Source document:
┌────────

Proximity Service System Design: Geospatial Indexing, Nearby Search & Radius Queries
Proximity Service System Design#
A proximity service answers one question: "What's near me?" Every time you open Yelp, Google Maps, or Uber, a proximity service finds relevant places or drivers within a given radius — fast.
Functional Requirements#
- Nearby search — given a user's location and radius, return nearby businesses/places
- Business CRUD — owners can add, update, or remove their listings
- Detailed view — users can view detailed information about a place
Non-Functional Requirements#
- Low latency — nearby queries must return in < 100 ms
- High availability — the read path must be highly available
- Eventual consistency — business updates can propagate with slight delay
- Scale — 100 M daily active users, 200 M businesses
Scale Estimation#
DAU: 100 M
Searches per user per day: ~5
QPS: 100M * 5 / 86400 ≈ 5,800 → peak ~12,000 QPS
Business records: 200 M × ~1 KB ≈ 200 GB (fits in memory)

└────────

Record extracts:

┌────────

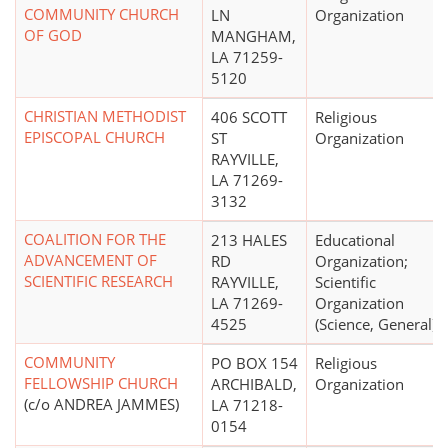
COMMUNITY CHURCH
LN
Organization
OF GOD
MANGHAM,
LA 71259-
5120
CHRISTIAN METHODIST
406 SCOTT
Religious
EPISCOPAL CHURCH
ST
Organization
RAYVILLE,
LA 71269-
3132
COALITION FOR THE
213 HALES
Educational
ADVANCEMENT OF
RD
Organization;
SCIENTIFIC RESEARCH
RAYVILLE,
Scientific
LA 71269-
Organization
4525
(Science, General)
COMMUNITY
PO BOX 154
Religious
FELLOWSHIP CHURCH
ARCHIBALD,
Organization
(c/o ANDREA JAMMES)
LA 71218-
0154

└────────

Set of tasks:
a – Please rewrite the proximity service design page starting with "Proximity Service System Design: Geospatial" and going on through "radius — fast.", putting "Lyft" in place of "Uber".
b – Continue the proximity service design page from the point at which it stops.

Outputs in order:
a –
Proximity Service System Design: Geospatial Indexing, Nearby Search & Radius Queries
Proximity Service System Design#
A proximity service answers one question: "What's near me?" Every time you open Yelp, Google Maps, or Lyft, a proximity service finds relevant places or drivers within a given radius — fast.

b –
Read-heavy workload — optimise the read path aggressively.
High-Level Architecture#
Client → Load Balancer → Location Service (read) → Geospatial Index
→ Business Service (write) → Business DB
The Location Service handles all nearby queries. The Business Service handles CRUD and pushes updates to the geospatial index asynchronously.
The Core Problem: Spatial Queries#
A naive SQL query like WHERE lat BETWEEN x1 AND x2 AND lng BETWEEN y1 AND y2 doesn't scale — it can't use a standard B-tree index on two dimensions simultaneously. We need geospatial indexing.
Geospatial Indexing Strategies#
1. Geohash#
Geohash encodes a 2D coordinate into a 1D string by recursively bisecting latitude and longitude:
(37.7749, -122.4194) → "9q8yyk"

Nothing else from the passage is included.